■ What you have to do:
Your copy should match the records exactly, except that it contains no pictures.

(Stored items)
····················

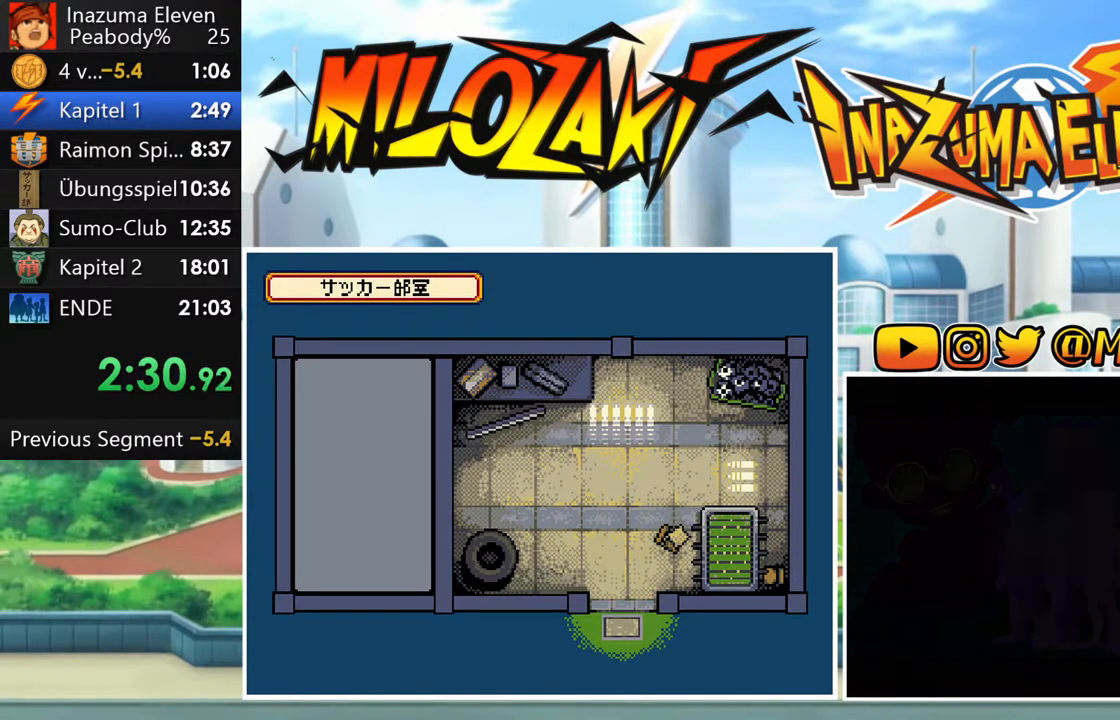
{"buttons": [], "left_stick": "center", "events": [[17, "R1", "down"], [33, "A", "down"], [83, "L1", "down"], [100, "R1", "up"], [117, "A", "up"], [200, "R1", "down"], [217, "L1", "up"], [233, "A", "down"], [283, "R1", "up"], [300, "A", "up"], [300, "L1", "down"], [417, "A", "down"], [433, "L1", "up"], [500, "A", "up"]]}
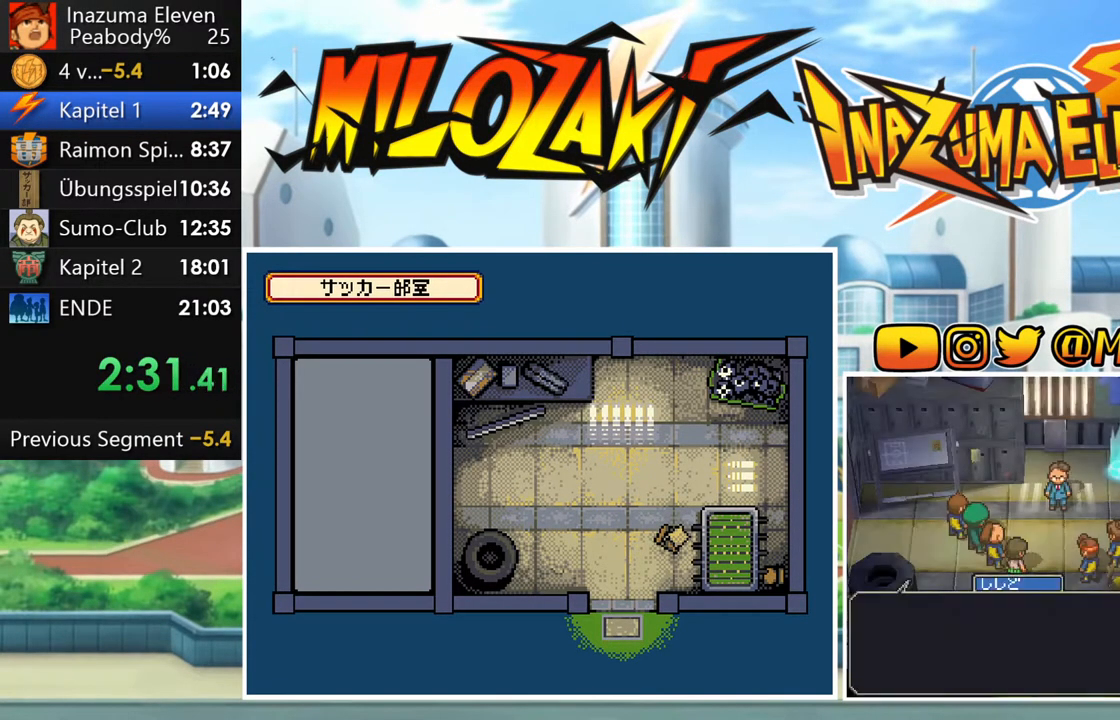
{"buttons": ["L1"], "left_stick": "center", "events": [[33, "L1", "down"], [50, "R1", "down"], [100, "A", "down"], [133, "L1", "up"], [167, "A", "up"], [167, "R1", "up"], [250, "L1", "down"], [267, "A", "down"], [267, "R1", "down"], [317, "R1", "up"], [333, "A", "up"], [367, "L1", "up"], [417, "R1", "down"], [433, "A", "down"], [467, "L1", "down"], [483, "R1", "up"], [500, "A", "up"]]}
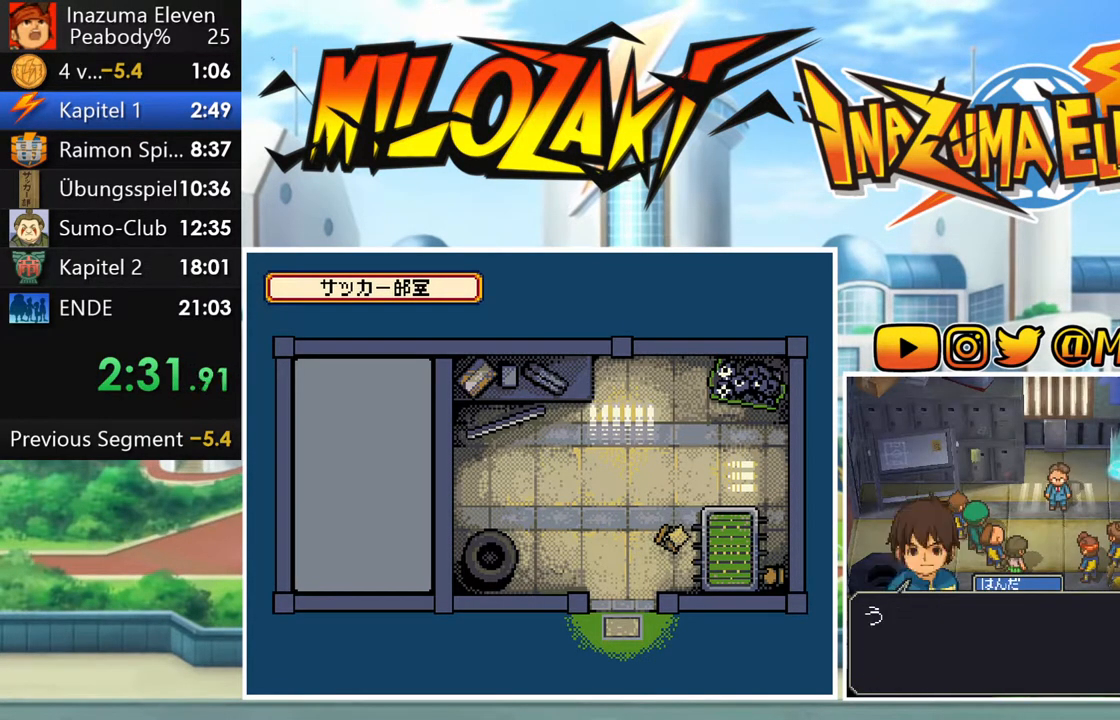
{"buttons": ["L1"], "left_stick": "center", "events": [[50, "L1", "up"], [83, "R1", "down"], [100, "A", "down"], [150, "R1", "up"], [167, "A", "up"], [200, "L1", "down"], [250, "R1", "down"], [267, "A", "down"], [317, "L1", "up"], [317, "R1", "up"], [333, "A", "up"], [417, "L1", "down"], [417, "R1", "down"], [433, "A", "down"], [483, "R1", "up"], [500, "A", "up"]]}
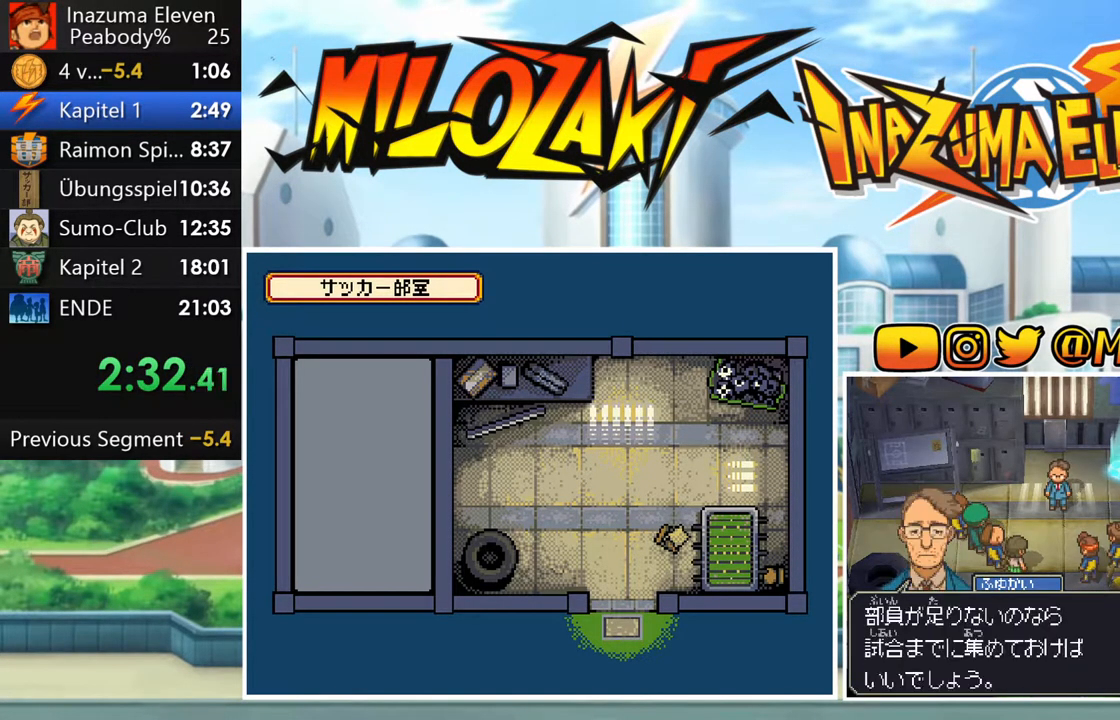
{"buttons": [], "left_stick": "center", "events": [[17, "L1", "up"], [83, "R1", "down"], [100, "A", "down"], [133, "L1", "down"], [150, "A", "up"], [150, "R1", "up"], [233, "L1", "up"], [233, "R1", "down"], [267, "A", "down"], [317, "A", "up"], [317, "R1", "up"], [350, "L1", "down"], [400, "R1", "down"], [417, "A", "down"], [433, "L1", "up"], [483, "R1", "up"], [500, "A", "up"]]}
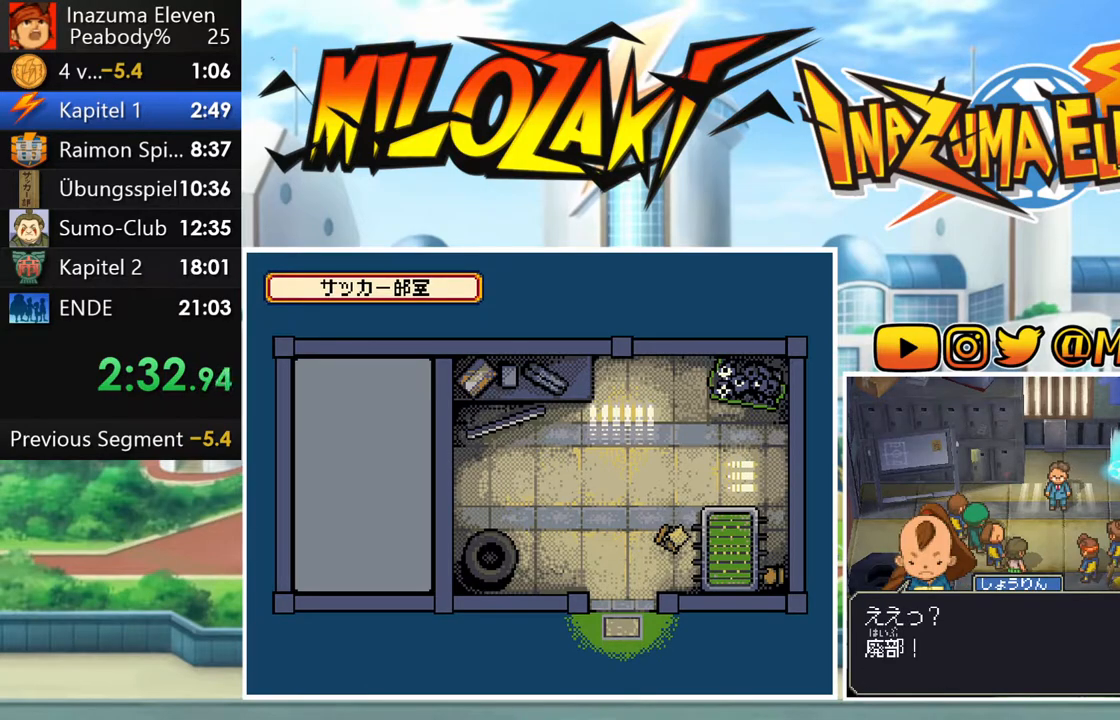
{"buttons": ["L1"], "left_stick": "center", "events": [[67, "R1", "down"], [83, "A", "down"], [83, "L1", "down"], [150, "A", "up"], [150, "L1", "up"], [150, "R1", "up"], [233, "R1", "down"], [250, "A", "down"], [283, "L1", "down"], [317, "A", "up"], [317, "R1", "up"], [367, "L1", "up"], [383, "R1", "down"], [417, "A", "down"], [483, "A", "up"], [483, "L1", "down"], [483, "R1", "up"]]}
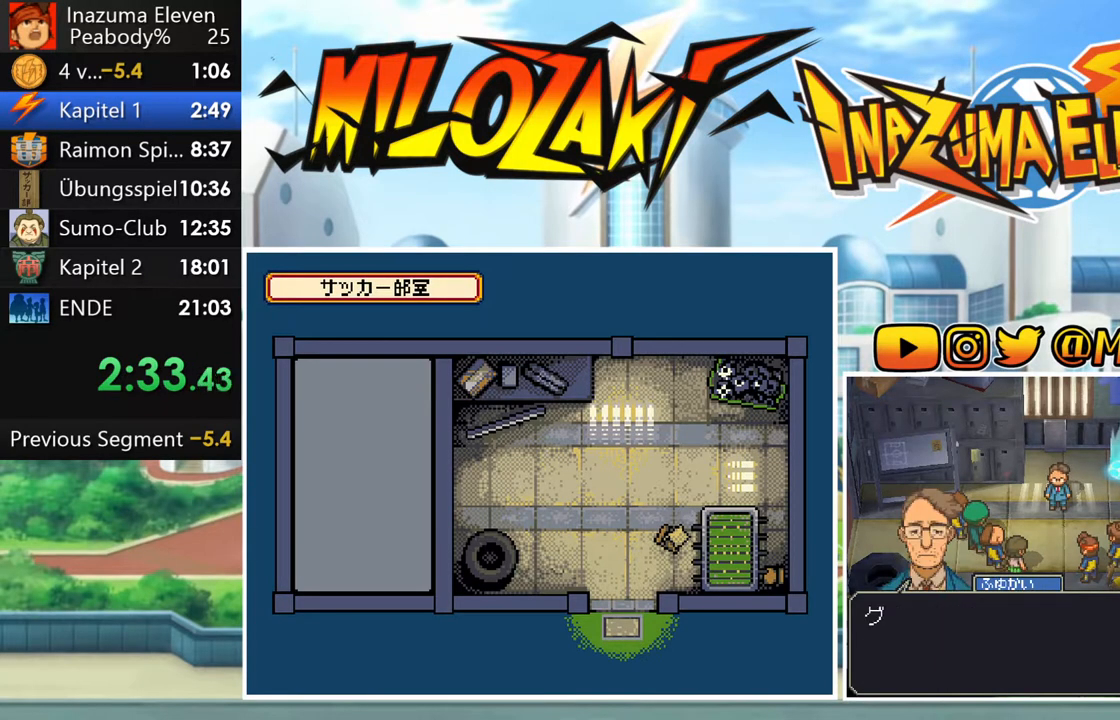
{"buttons": [], "left_stick": "center", "events": [[67, "R1", "down"], [83, "A", "down"], [83, "L1", "up"], [150, "A", "up"], [150, "R1", "up"], [200, "L1", "down"], [233, "R1", "down"], [267, "A", "down"], [300, "L1", "up"], [317, "A", "up"], [317, "R1", "up"], [400, "R1", "down"], [417, "A", "down"], [417, "L1", "down"], [483, "A", "up"], [483, "R1", "up"], [500, "L1", "up"]]}
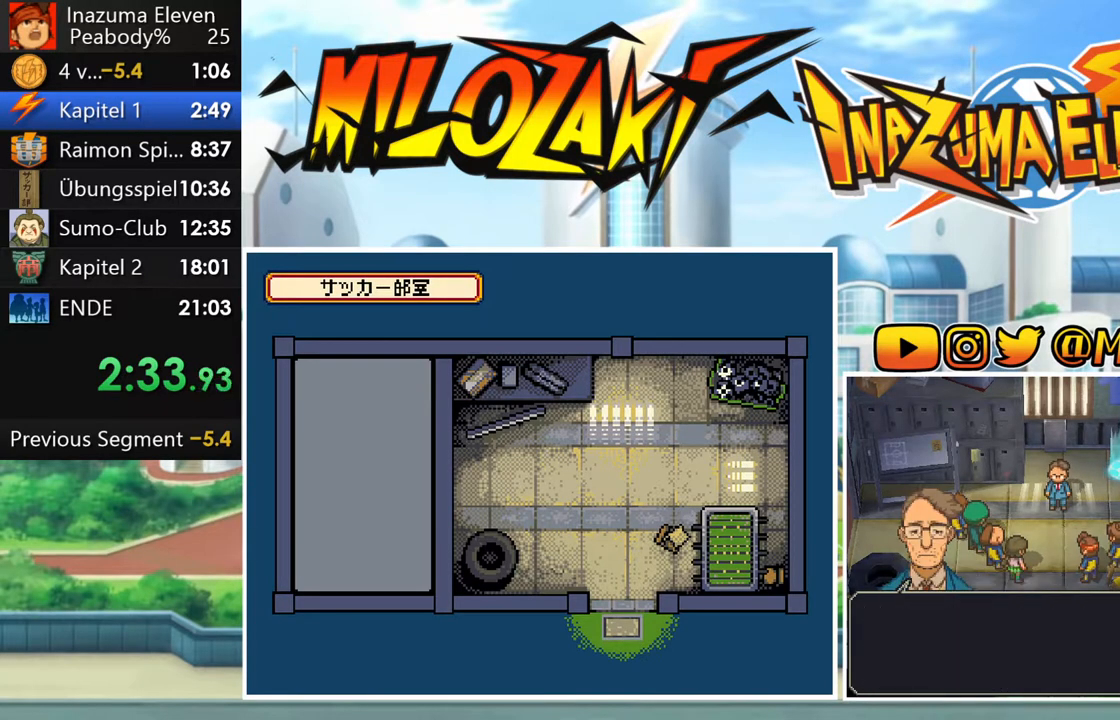
{"buttons": [], "left_stick": "center", "events": [[67, "R1", "down"], [83, "A", "down"], [133, "L1", "down"], [150, "A", "up"], [150, "R1", "up"], [200, "L1", "up"], [233, "R1", "down"], [250, "A", "down"], [317, "A", "up"], [333, "L1", "down"], [333, "R1", "up"], [400, "R1", "down"], [417, "A", "down"], [433, "L1", "up"], [483, "A", "up"], [483, "R1", "up"]]}
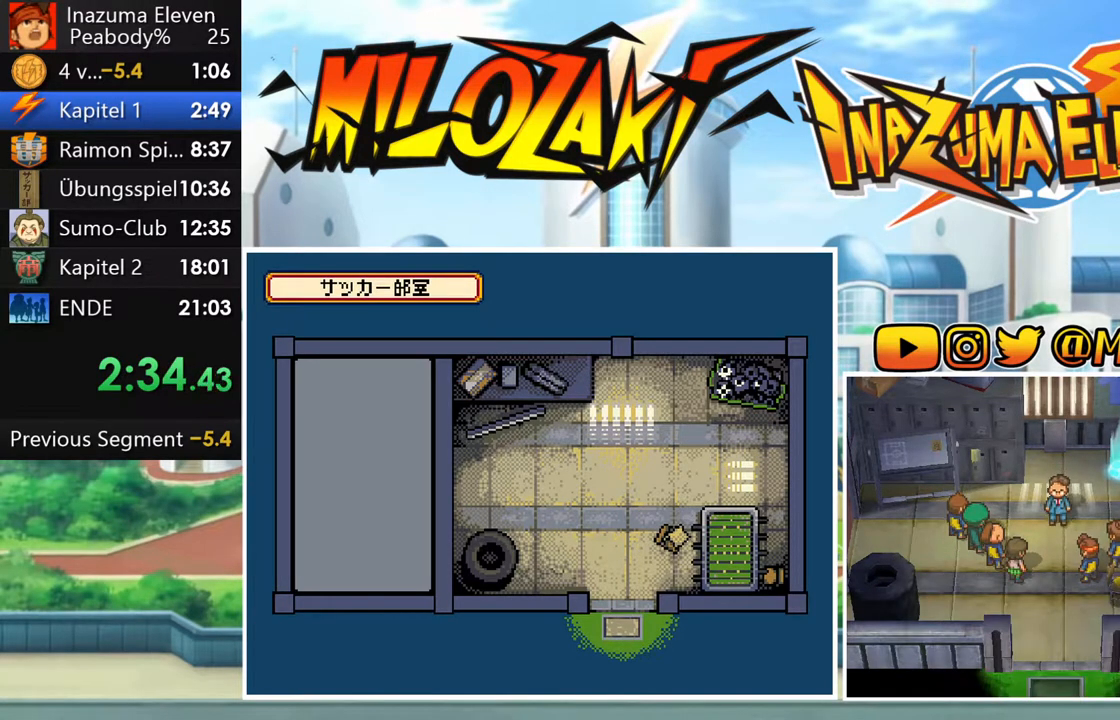
{"buttons": ["A", "L1", "R1"], "left_stick": "center", "events": [[50, "L1", "down"], [83, "R1", "down"], [117, "A", "down"], [167, "A", "up"], [167, "L1", "up"], [167, "R1", "up"], [250, "L1", "down"], [267, "A", "down"], [267, "R1", "down"], [333, "R1", "up"], [350, "A", "up"], [350, "L1", "up"], [433, "R1", "down"], [450, "A", "down"], [450, "L1", "down"]]}
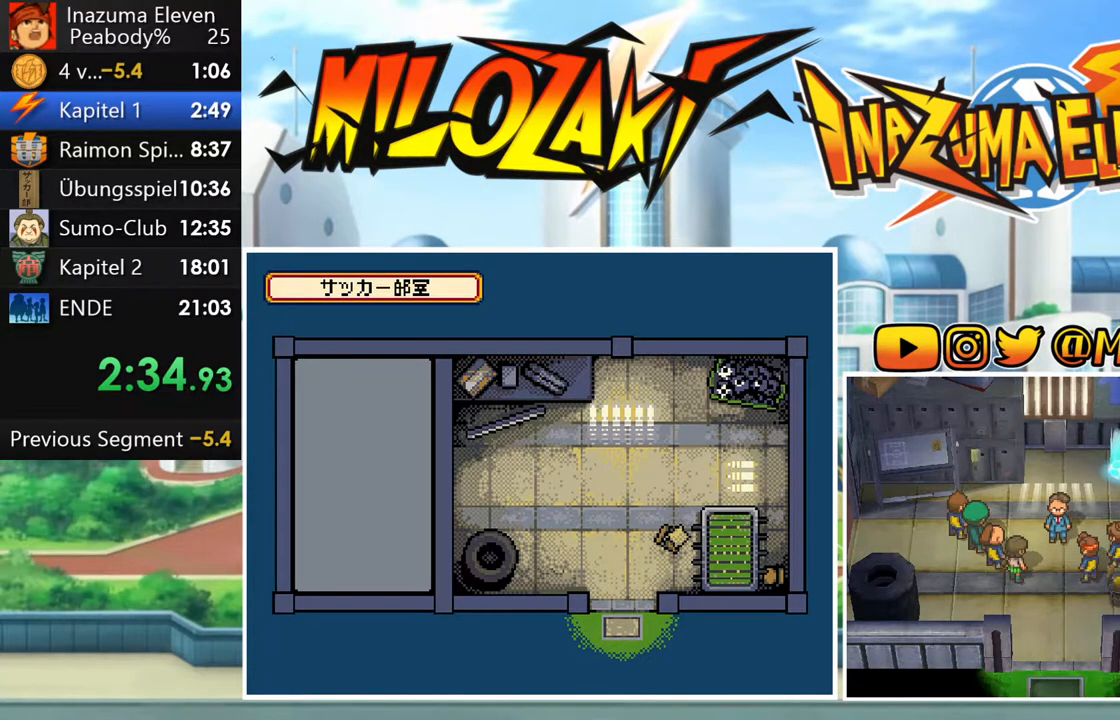
{"buttons": ["A", "R1"], "left_stick": "center", "events": [[17, "A", "up"], [17, "R1", "up"], [83, "L1", "up"], [100, "R1", "down"], [117, "A", "down"], [167, "L1", "down"], [183, "A", "up"], [183, "R1", "up"], [267, "L1", "up"], [283, "R1", "down"], [367, "R1", "up"], [383, "L1", "down"], [450, "R1", "down"], [467, "A", "down"], [483, "L1", "up"]]}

····················

■ Worked solution:
{"buttons": [], "left_stick": "center", "events": [[17, "R1", "down"], [33, "A", "down"], [83, "L1", "down"], [100, "R1", "up"], [117, "A", "up"], [200, "R1", "down"], [217, "L1", "up"], [233, "A", "down"], [283, "R1", "up"], [300, "A", "up"], [300, "L1", "down"], [417, "A", "down"], [433, "L1", "up"], [500, "A", "up"]]}
{"buttons": ["L1"], "left_stick": "center", "events": [[33, "L1", "down"], [50, "R1", "down"], [100, "A", "down"], [133, "L1", "up"], [167, "A", "up"], [167, "R1", "up"], [250, "L1", "down"], [267, "A", "down"], [267, "R1", "down"], [317, "R1", "up"], [333, "A", "up"], [367, "L1", "up"], [417, "R1", "down"], [433, "A", "down"], [467, "L1", "down"], [483, "R1", "up"], [500, "A", "up"]]}
{"buttons": ["L1"], "left_stick": "center", "events": [[50, "L1", "up"], [83, "R1", "down"], [100, "A", "down"], [150, "R1", "up"], [167, "A", "up"], [200, "L1", "down"], [250, "R1", "down"], [267, "A", "down"], [317, "L1", "up"], [317, "R1", "up"], [333, "A", "up"], [417, "L1", "down"], [417, "R1", "down"], [433, "A", "down"], [483, "R1", "up"], [500, "A", "up"]]}
{"buttons": [], "left_stick": "center", "events": [[17, "L1", "up"], [83, "R1", "down"], [100, "A", "down"], [133, "L1", "down"], [150, "A", "up"], [150, "R1", "up"], [233, "L1", "up"], [233, "R1", "down"], [267, "A", "down"], [317, "A", "up"], [317, "R1", "up"], [350, "L1", "down"], [400, "R1", "down"], [417, "A", "down"], [433, "L1", "up"], [483, "R1", "up"], [500, "A", "up"]]}
{"buttons": ["L1"], "left_stick": "center", "events": [[67, "R1", "down"], [83, "A", "down"], [83, "L1", "down"], [150, "A", "up"], [150, "L1", "up"], [150, "R1", "up"], [233, "R1", "down"], [250, "A", "down"], [283, "L1", "down"], [317, "A", "up"], [317, "R1", "up"], [367, "L1", "up"], [383, "R1", "down"], [417, "A", "down"], [483, "A", "up"], [483, "L1", "down"], [483, "R1", "up"]]}
{"buttons": [], "left_stick": "center", "events": [[67, "R1", "down"], [83, "A", "down"], [83, "L1", "up"], [150, "A", "up"], [150, "R1", "up"], [200, "L1", "down"], [233, "R1", "down"], [267, "A", "down"], [300, "L1", "up"], [317, "A", "up"], [317, "R1", "up"], [400, "R1", "down"], [417, "A", "down"], [417, "L1", "down"], [483, "A", "up"], [483, "R1", "up"], [500, "L1", "up"]]}
{"buttons": [], "left_stick": "center", "events": [[67, "R1", "down"], [83, "A", "down"], [133, "L1", "down"], [150, "A", "up"], [150, "R1", "up"], [200, "L1", "up"], [233, "R1", "down"], [250, "A", "down"], [317, "A", "up"], [333, "L1", "down"], [333, "R1", "up"], [400, "R1", "down"], [417, "A", "down"], [433, "L1", "up"], [483, "A", "up"], [483, "R1", "up"]]}
{"buttons": ["A", "L1", "R1"], "left_stick": "center", "events": [[50, "L1", "down"], [83, "R1", "down"], [117, "A", "down"], [167, "A", "up"], [167, "L1", "up"], [167, "R1", "up"], [250, "L1", "down"], [267, "A", "down"], [267, "R1", "down"], [333, "R1", "up"], [350, "A", "up"], [350, "L1", "up"], [433, "R1", "down"], [450, "A", "down"], [450, "L1", "down"]]}
{"buttons": ["A", "R1"], "left_stick": "center", "events": [[17, "A", "up"], [17, "R1", "up"], [83, "L1", "up"], [100, "R1", "down"], [117, "A", "down"], [167, "L1", "down"], [183, "A", "up"], [183, "R1", "up"], [267, "L1", "up"], [283, "R1", "down"], [367, "R1", "up"], [383, "L1", "down"], [450, "R1", "down"], [467, "A", "down"], [483, "L1", "up"]]}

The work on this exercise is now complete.